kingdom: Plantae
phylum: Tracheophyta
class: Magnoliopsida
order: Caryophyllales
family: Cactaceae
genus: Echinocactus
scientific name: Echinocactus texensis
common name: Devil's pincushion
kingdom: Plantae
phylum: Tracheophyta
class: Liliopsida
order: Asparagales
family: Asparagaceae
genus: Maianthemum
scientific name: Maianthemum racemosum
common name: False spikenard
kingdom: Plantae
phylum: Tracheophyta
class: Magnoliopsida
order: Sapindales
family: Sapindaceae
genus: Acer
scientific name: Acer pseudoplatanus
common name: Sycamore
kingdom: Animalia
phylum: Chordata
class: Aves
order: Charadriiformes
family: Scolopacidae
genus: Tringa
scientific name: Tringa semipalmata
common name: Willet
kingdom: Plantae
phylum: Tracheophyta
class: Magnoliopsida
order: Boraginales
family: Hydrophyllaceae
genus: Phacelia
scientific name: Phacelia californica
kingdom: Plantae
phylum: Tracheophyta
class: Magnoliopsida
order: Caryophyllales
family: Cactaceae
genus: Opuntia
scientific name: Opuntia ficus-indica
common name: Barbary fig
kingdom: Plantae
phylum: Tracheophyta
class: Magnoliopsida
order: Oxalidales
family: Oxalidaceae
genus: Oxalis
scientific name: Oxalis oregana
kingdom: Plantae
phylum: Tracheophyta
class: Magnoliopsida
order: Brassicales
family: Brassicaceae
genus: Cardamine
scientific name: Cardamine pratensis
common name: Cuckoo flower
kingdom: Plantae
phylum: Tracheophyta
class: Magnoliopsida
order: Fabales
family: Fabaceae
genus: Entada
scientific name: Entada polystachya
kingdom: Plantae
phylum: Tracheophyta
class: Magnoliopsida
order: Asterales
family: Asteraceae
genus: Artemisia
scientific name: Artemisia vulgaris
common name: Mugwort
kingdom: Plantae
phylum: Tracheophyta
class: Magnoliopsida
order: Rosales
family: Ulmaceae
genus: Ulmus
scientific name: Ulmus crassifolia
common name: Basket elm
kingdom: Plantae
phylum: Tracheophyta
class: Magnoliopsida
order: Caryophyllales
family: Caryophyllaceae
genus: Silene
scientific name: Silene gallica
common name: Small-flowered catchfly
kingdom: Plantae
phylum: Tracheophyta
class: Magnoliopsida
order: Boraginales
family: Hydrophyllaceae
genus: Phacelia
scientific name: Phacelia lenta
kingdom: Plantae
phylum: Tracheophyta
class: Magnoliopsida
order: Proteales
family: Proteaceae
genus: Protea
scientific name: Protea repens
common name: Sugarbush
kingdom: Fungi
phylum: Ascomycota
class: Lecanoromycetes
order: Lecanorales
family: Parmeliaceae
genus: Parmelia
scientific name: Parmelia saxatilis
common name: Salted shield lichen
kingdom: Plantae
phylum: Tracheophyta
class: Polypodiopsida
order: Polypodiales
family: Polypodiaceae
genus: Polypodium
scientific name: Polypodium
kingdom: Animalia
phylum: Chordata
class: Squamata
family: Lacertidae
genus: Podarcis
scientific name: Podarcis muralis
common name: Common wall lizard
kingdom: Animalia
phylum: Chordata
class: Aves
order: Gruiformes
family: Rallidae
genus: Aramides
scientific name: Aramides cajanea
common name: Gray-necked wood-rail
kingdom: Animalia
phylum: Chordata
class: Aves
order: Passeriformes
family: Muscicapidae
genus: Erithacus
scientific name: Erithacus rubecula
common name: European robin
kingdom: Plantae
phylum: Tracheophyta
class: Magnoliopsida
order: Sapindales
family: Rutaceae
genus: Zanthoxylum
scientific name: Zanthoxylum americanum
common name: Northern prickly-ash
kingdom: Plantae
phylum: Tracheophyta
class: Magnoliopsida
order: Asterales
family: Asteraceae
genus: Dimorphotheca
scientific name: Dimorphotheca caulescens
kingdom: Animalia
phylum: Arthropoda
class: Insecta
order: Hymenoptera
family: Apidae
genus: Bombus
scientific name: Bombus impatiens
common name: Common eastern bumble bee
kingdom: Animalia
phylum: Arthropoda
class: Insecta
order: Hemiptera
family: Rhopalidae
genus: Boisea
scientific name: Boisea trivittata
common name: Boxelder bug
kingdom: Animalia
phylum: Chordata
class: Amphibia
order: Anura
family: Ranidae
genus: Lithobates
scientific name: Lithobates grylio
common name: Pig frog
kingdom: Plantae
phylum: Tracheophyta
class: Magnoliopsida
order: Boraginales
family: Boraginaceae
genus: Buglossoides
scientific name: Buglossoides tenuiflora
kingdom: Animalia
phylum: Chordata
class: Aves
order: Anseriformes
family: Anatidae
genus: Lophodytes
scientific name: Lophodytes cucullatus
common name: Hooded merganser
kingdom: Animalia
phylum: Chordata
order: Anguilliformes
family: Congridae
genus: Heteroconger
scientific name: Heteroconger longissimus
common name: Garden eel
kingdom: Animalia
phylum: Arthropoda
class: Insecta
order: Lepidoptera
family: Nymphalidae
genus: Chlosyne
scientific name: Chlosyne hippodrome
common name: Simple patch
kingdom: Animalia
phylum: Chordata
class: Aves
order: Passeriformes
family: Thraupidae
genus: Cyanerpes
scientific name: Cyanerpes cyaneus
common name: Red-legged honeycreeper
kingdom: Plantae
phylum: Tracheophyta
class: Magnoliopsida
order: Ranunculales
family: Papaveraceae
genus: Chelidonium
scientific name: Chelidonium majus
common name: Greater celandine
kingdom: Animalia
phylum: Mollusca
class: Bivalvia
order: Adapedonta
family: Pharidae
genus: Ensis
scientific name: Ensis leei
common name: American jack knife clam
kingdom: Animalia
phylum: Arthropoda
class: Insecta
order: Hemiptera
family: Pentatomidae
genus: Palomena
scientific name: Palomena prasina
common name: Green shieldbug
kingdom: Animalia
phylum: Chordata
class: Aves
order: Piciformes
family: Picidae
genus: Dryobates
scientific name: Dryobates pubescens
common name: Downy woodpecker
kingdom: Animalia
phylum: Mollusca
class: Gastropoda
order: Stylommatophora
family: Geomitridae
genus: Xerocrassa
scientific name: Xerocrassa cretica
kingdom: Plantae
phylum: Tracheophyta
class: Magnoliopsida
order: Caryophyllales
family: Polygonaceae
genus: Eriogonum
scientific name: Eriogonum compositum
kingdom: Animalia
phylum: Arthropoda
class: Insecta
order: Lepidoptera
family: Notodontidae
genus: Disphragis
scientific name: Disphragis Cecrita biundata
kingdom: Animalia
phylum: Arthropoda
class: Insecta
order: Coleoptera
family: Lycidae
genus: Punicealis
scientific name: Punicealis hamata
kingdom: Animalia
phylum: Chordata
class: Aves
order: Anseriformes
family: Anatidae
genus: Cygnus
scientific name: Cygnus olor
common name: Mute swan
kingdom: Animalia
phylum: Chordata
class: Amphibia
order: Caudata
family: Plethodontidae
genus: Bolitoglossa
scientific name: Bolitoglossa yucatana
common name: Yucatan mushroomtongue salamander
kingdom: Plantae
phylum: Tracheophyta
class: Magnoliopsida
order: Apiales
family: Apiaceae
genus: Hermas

.....

TASK PROMPT:
Reproduce every line of the material above word for word.

SOLUTION FOR THIS PROBLEM:
kingdom: Plantae
phylum: Tracheophyta
class: Magnoliopsida
order: Caryophyllales
family: Cactaceae
genus: Echinocactus
scientific name: Echinocactus texensis
common name: Devil's pincushion
kingdom: Plantae
phylum: Tracheophyta
class: Liliopsida
order: Asparagales
family: Asparagaceae
genus: Maianthemum
scientific name: Maianthemum racemosum
common name: False spikenard
kingdom: Plantae
phylum: Tracheophyta
class: Magnoliopsida
order: Sapindales
family: Sapindaceae
genus: Acer
scientific name: Acer pseudoplatanus
common name: Sycamore
kingdom: Animalia
phylum: Chordata
class: Aves
order: Charadriiformes
family: Scolopacidae
genus: Tringa
scientific name: Tringa semipalmata
common name: Willet
kingdom: Plantae
phylum: Tracheophyta
class: Magnoliopsida
order: Boraginales
family: Hydrophyllaceae
genus: Phacelia
scientific name: Phacelia californica
kingdom: Plantae
phylum: Tracheophyta
class: Magnoliopsida
order: Caryophyllales
family: Cactaceae
genus: Opuntia
scientific name: Opuntia ficus-indica
common name: Barbary fig
kingdom: Plantae
phylum: Tracheophyta
class: Magnoliopsida
order: Oxalidales
family: Oxalidaceae
genus: Oxalis
scientific name: Oxalis oregana
kingdom: Plantae
phylum: Tracheophyta
class: Magnoliopsida
order: Brassicales
family: Brassicaceae
genus: Cardamine
scientific name: Cardamine pratensis
common name: Cuckoo flower
kingdom: Plantae
phylum: Tracheophyta
class: Magnoliopsida
order: Fabales
family: Fabaceae
genus: Entada
scientific name: Entada polystachya
kingdom: Plantae
phylum: Tracheophyta
class: Magnoliopsida
order: Asterales
family: Asteraceae
genus: Artemisia
scientific name: Artemisia vulgaris
common name: Mugwort
kingdom: Plantae
phylum: Tracheophyta
class: Magnoliopsida
order: Rosales
family: Ulmaceae
genus: Ulmus
scientific name: Ulmus crassifolia
common name: Basket elm
kingdom: Plantae
phylum: Tracheophyta
class: Magnoliopsida
order: Caryophyllales
family: Caryophyllaceae
genus: Silene
scientific name: Silene gallica
common name: Small-flowered catchfly
kingdom: Plantae
phylum: Tracheophyta
class: Magnoliopsida
order: Boraginales
family: Hydrophyllaceae
genus: Phacelia
scientific name: Phacelia lenta
kingdom: Plantae
phylum: Tracheophyta
class: Magnoliopsida
order: Proteales
family: Proteaceae
genus: Protea
scientific name: Protea repens
common name: Sugarbush
kingdom: Fungi
phylum: Ascomycota
class: Lecanoromycetes
order: Lecanorales
family: Parmeliaceae
genus: Parmelia
scientific name: Parmelia saxatilis
common name: Salted shield lichen
kingdom: Plantae
phylum: Tracheophyta
class: Polypodiopsida
order: Polypodiales
family: Polypodiaceae
genus: Polypodium
scientific name: Polypodium
kingdom: Animalia
phylum: Chordata
class: Squamata
family: Lacertidae
genus: Podarcis
scientific name: Podarcis muralis
common name: Common wall lizard
kingdom: Animalia
phylum: Chordata
class: Aves
order: Gruiformes
family: Rallidae
genus: Aramides
scientific name: Aramides cajanea
common name: Gray-necked wood-rail
kingdom: Animalia
phylum: Chordata
class: Aves
order: Passeriformes
family: Muscicapidae
genus: Erithacus
scientific name: Erithacus rubecula
common name: European robin
kingdom: Plantae
phylum: Tracheophyta
class: Magnoliopsida
order: Sapindales
family: Rutaceae
genus: Zanthoxylum
scientific name: Zanthoxylum americanum
common name: Northern prickly-ash
kingdom: Plantae
phylum: Tracheophyta
class: Magnoliopsida
order: Asterales
family: Asteraceae
genus: Dimorphotheca
scientific name: Dimorphotheca caulescens
kingdom: Animalia
phylum: Arthropoda
class: Insecta
order: Hymenoptera
family: Apidae
genus: Bombus
scientific name: Bombus impatiens
common name: Common eastern bumble bee
kingdom: Animalia
phylum: Arthropoda
class: Insecta
order: Hemiptera
family: Rhopalidae
genus: Boisea
scientific name: Boisea trivittata
common name: Boxelder bug
kingdom: Animalia
phylum: Chordata
class: Amphibia
order: Anura
family: Ranidae
genus: Lithobates
scientific name: Lithobates grylio
common name: Pig frog
kingdom: Plantae
phylum: Tracheophyta
class: Magnoliopsida
order: Boraginales
family: Boraginaceae
genus: Buglossoides
scientific name: Buglossoides tenuiflora
kingdom: Animalia
phylum: Chordata
class: Aves
order: Anseriformes
family: Anatidae
genus: Lophodytes
scientific name: Lophodytes cucullatus
common name: Hooded merganser
kingdom: Animalia
phylum: Chordata
order: Anguilliformes
family: Congridae
genus: Heteroconger
scientific name: Heteroconger longissimus
common name: Garden eel
kingdom: Animalia
phylum: Arthropoda
class: Insecta
order: Lepidoptera
family: Nymphalidae
genus: Chlosyne
scientific name: Chlosyne hippodrome
common name: Simple patch
kingdom: Animalia
phylum: Chordata
class: Aves
order: Passeriformes
family: Thraupidae
genus: Cyanerpes
scientific name: Cyanerpes cyaneus
common name: Red-legged honeycreeper
kingdom: Plantae
phylum: Tracheophyta
class: Magnoliopsida
order: Ranunculales
family: Papaveraceae
genus: Chelidonium
scientific name: Chelidonium majus
common name: Greater celandine
kingdom: Animalia
phylum: Mollusca
class: Bivalvia
order: Adapedonta
family: Pharidae
genus: Ensis
scientific name: Ensis leei
common name: American jack knife clam
kingdom: Animalia
phylum: Arthropoda
class: Insecta
order: Hemiptera
family: Pentatomidae
genus: Palomena
scientific name: Palomena prasina
common name: Green shieldbug
kingdom: Animalia
phylum: Chordata
class: Aves
order: Piciformes
family: Picidae
genus: Dryobates
scientific name: Dryobates pubescens
common name: Downy woodpecker
kingdom: Animalia
phylum: Mollusca
class: Gastropoda
order: Stylommatophora
family: Geomitridae
genus: Xerocrassa
scientific name: Xerocrassa cretica
kingdom: Plantae
phylum: Tracheophyta
class: Magnoliopsida
order: Caryophyllales
family: Polygonaceae
genus: Eriogonum
scientific name: Eriogonum compositum
kingdom: Animalia
phylum: Arthropoda
class: Insecta
order: Lepidoptera
family: Notodontidae
genus: Disphragis
scientific name: Disphragis Cecrita biundata
kingdom: Animalia
phylum: Arthropoda
class: Insecta
order: Coleoptera
family: Lycidae
genus: Punicealis
scientific name: Punicealis hamata
kingdom: Animalia
phylum: Chordata
class: Aves
order: Anseriformes
family: Anatidae
genus: Cygnus
scientific name: Cygnus olor
common name: Mute swan
kingdom: Animalia
phylum: Chordata
class: Amphibia
order: Caudata
family: Plethodontidae
genus: Bolitoglossa
scientific name: Bolitoglossa yucatana
common name: Yucatan mushroomtongue salamander
kingdom: Plantae
phylum: Tracheophyta
class: Magnoliopsida
order: Apiales
family: Apiaceae
genus: Hermas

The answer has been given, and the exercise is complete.